EXERCISE INSTRUCTIONS
Skip the pictures and restate, word for word, the lines from the one containing "60: (146, 315)" to the end of the data below.

SUPPLIED MATERIAL
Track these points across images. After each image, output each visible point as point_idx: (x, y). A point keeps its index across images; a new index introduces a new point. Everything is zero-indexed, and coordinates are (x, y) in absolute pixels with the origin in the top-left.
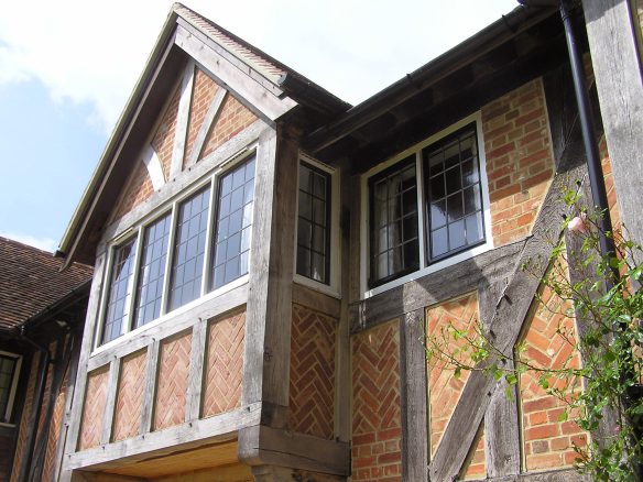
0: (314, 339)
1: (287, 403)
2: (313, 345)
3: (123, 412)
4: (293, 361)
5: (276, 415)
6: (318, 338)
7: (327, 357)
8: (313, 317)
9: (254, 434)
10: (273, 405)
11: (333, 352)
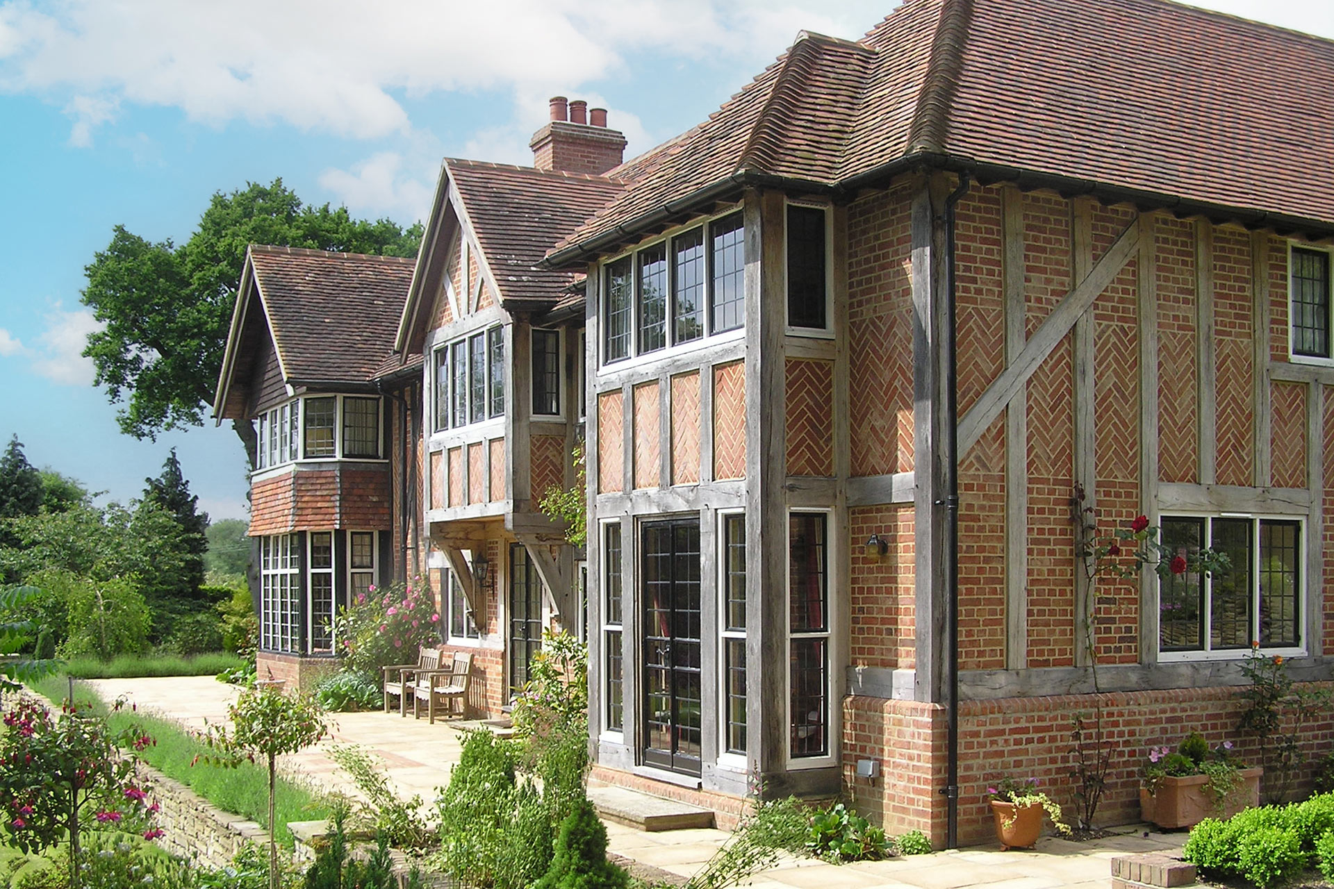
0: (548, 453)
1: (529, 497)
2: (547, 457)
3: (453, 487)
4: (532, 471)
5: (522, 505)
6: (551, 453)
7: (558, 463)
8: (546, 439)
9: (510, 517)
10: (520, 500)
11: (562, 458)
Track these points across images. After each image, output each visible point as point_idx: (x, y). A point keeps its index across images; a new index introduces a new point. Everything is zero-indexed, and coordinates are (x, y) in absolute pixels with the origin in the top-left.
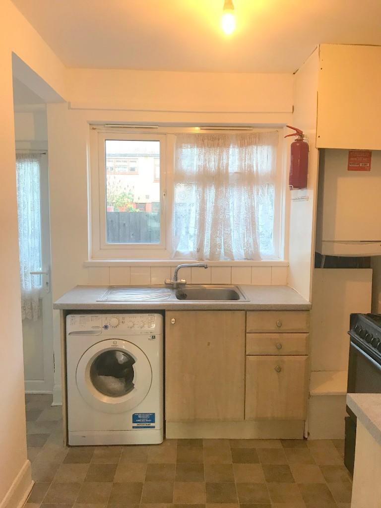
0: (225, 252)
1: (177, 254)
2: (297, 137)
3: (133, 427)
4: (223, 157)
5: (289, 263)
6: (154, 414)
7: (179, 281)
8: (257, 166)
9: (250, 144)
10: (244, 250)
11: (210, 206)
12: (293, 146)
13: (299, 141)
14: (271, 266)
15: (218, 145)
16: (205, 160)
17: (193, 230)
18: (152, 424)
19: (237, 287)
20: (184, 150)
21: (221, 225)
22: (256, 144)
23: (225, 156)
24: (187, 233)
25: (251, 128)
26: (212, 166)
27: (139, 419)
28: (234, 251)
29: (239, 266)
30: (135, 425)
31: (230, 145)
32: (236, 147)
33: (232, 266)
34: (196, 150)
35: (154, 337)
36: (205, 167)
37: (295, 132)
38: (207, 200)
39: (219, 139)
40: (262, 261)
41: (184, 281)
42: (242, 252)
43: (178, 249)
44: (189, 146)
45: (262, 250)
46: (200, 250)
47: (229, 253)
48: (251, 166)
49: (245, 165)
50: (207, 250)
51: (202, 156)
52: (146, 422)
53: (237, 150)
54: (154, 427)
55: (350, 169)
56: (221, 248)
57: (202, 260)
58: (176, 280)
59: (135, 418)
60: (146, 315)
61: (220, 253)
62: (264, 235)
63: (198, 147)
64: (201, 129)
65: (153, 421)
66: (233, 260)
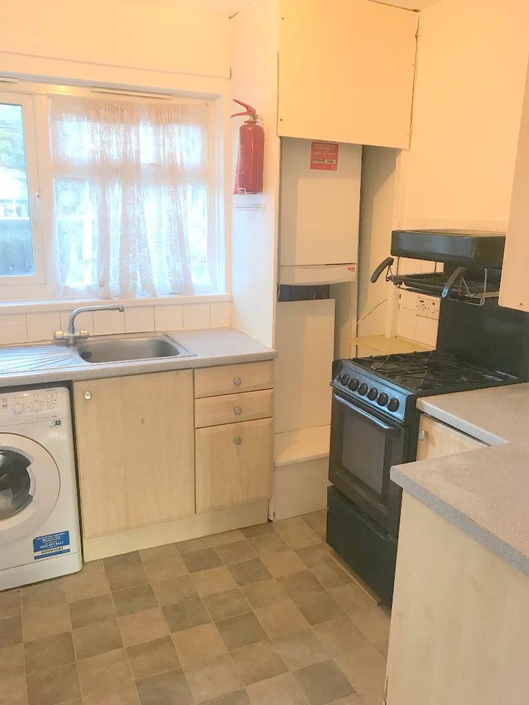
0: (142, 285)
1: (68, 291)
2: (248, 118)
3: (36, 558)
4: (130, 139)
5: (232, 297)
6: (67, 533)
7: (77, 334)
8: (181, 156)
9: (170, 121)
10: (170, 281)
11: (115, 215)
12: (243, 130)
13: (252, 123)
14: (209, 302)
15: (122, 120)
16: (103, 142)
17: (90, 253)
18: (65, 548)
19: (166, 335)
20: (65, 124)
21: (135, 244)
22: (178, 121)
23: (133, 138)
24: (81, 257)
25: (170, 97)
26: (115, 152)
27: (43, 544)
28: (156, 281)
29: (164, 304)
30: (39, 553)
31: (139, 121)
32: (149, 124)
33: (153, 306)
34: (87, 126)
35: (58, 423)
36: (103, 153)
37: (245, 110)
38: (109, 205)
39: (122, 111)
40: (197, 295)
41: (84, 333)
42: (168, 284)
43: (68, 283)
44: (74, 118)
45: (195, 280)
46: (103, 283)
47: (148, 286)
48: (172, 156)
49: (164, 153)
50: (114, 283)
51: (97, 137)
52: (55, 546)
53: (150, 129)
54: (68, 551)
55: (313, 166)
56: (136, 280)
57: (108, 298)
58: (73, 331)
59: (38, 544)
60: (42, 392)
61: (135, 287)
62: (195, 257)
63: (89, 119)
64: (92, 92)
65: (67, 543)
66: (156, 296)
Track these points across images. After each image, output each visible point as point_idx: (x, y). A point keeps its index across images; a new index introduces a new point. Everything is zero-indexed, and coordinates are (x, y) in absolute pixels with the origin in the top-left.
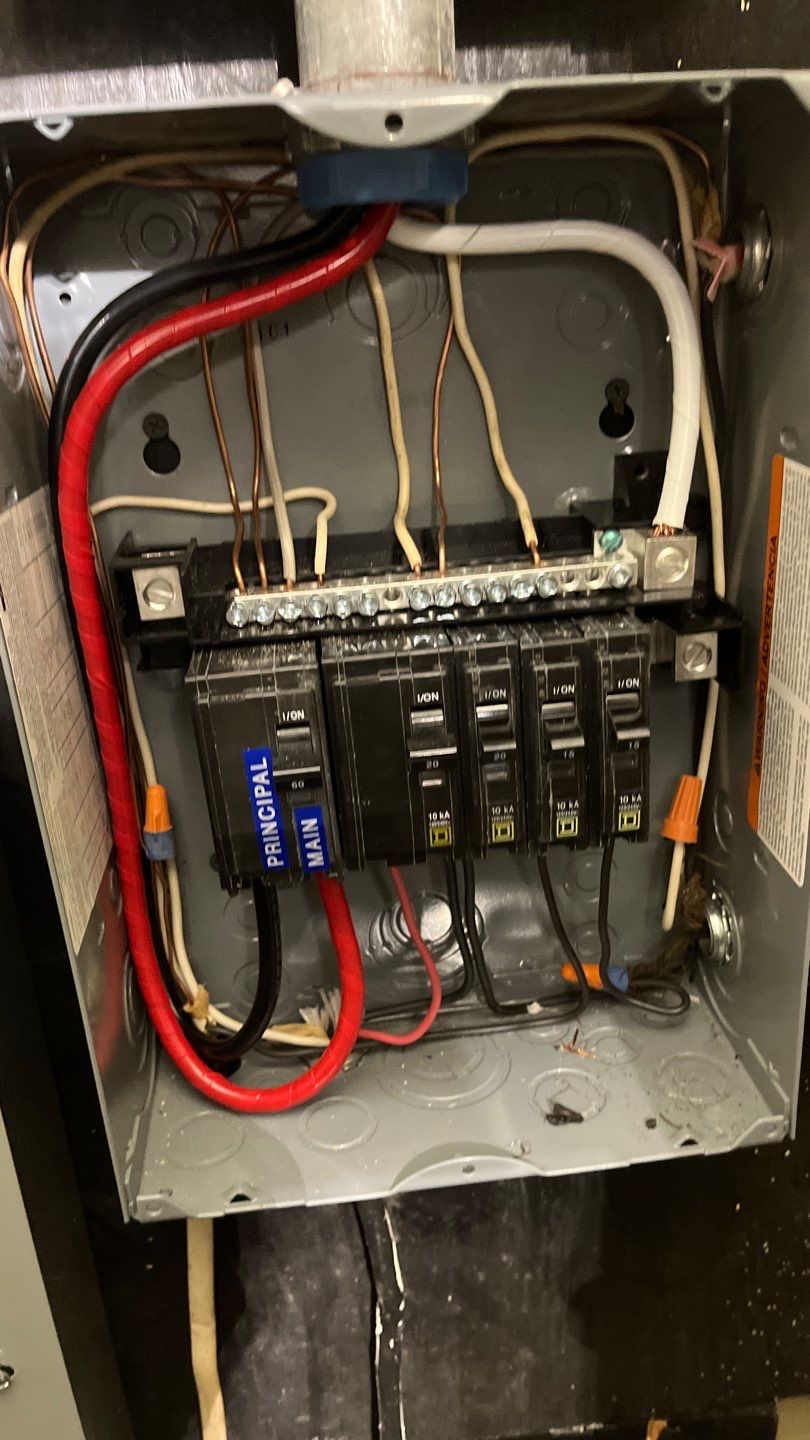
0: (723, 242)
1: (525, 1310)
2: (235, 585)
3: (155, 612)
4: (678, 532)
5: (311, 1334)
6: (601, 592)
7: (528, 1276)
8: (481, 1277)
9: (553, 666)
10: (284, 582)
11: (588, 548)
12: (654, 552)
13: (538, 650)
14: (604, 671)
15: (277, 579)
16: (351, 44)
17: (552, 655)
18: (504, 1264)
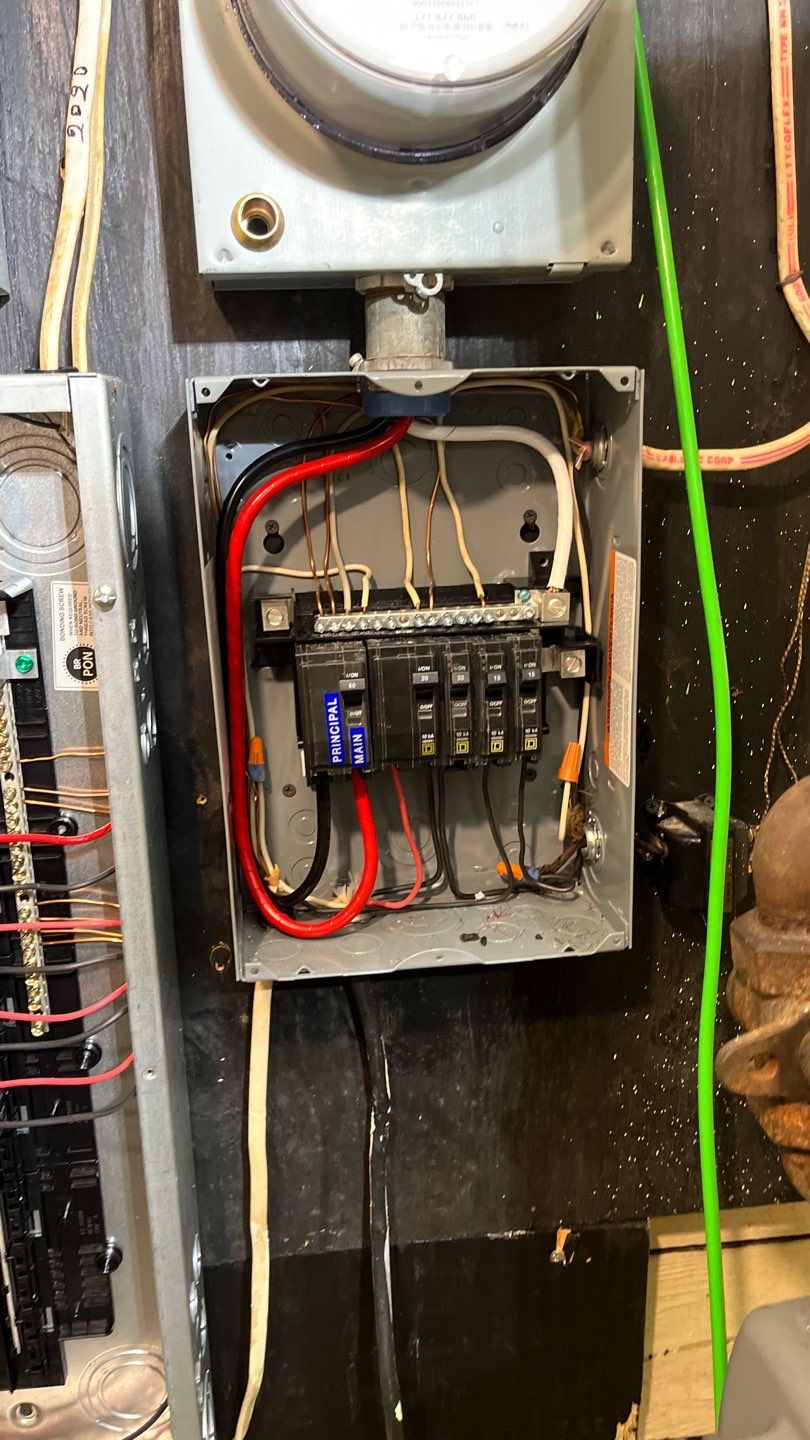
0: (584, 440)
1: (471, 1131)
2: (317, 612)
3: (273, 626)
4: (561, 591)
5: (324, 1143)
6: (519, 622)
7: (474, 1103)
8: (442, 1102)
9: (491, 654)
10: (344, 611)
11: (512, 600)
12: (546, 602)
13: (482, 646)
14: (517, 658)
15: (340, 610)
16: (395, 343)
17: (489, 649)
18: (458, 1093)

ANSWER FOR THIS EXERCISE
60: (146, 315)
61: (220, 253)
62: (264, 235)
63: (198, 147)
64: (201, 129)
65: (153, 421)
66: (233, 260)
0: (142, 285)
1: (68, 291)
2: (248, 118)
3: (36, 558)
4: (130, 139)
5: (232, 297)
6: (67, 533)
7: (77, 334)
8: (181, 156)
9: (170, 121)
10: (170, 281)
11: (115, 215)
12: (243, 130)
13: (252, 123)
14: (209, 302)
15: (122, 120)
16: (103, 142)
17: (90, 253)
18: (65, 548)
19: (166, 335)
20: (65, 124)
21: (135, 244)
22: (178, 121)
23: (133, 138)
24: (81, 257)
25: (170, 97)
26: (115, 152)
27: (43, 544)
28: (156, 281)
29: (164, 304)
30: (39, 553)
31: (139, 121)
32: (149, 124)
33: (153, 306)
34: (87, 126)
35: (58, 423)
36: (103, 153)
37: (245, 110)
38: (109, 205)
39: (122, 111)
40: (197, 295)
41: (84, 333)
42: (168, 284)
43: (68, 283)
44: (74, 118)
45: (195, 280)
46: (103, 283)
47: (148, 286)
48: (172, 156)
49: (164, 153)
50: (114, 283)
51: (97, 137)
52: (55, 546)
53: (150, 129)
54: (68, 551)
55: (313, 166)
56: (136, 280)
57: (108, 298)
58: (73, 331)
59: (38, 544)
60: (42, 392)
61: (135, 287)
62: (195, 257)
63: (89, 119)
64: (92, 92)
65: (67, 543)
66: (156, 296)
Track these points across images. After each image, output each visible point as point_idx: (x, y). A point keeps its index across images; a new index introduces a new point. Everything is zero-indexed, and coordinates are (x, y) in absolute pixels with the origin in the top-left.
0: (723, 242)
1: (525, 1310)
2: (235, 585)
3: (155, 612)
4: (678, 532)
5: (311, 1334)
6: (601, 592)
7: (528, 1276)
8: (481, 1277)
9: (553, 666)
10: (284, 582)
11: (588, 548)
12: (654, 552)
13: (538, 650)
14: (604, 671)
15: (277, 579)
16: (351, 44)
17: (552, 655)
18: (504, 1264)
0: (584, 440)
1: (471, 1131)
2: (317, 612)
3: (273, 626)
4: (561, 591)
5: (324, 1143)
6: (519, 622)
7: (474, 1103)
8: (442, 1102)
9: (491, 654)
10: (344, 611)
11: (512, 600)
12: (546, 602)
13: (482, 646)
14: (517, 658)
15: (340, 610)
16: (395, 343)
17: (489, 649)
18: (458, 1093)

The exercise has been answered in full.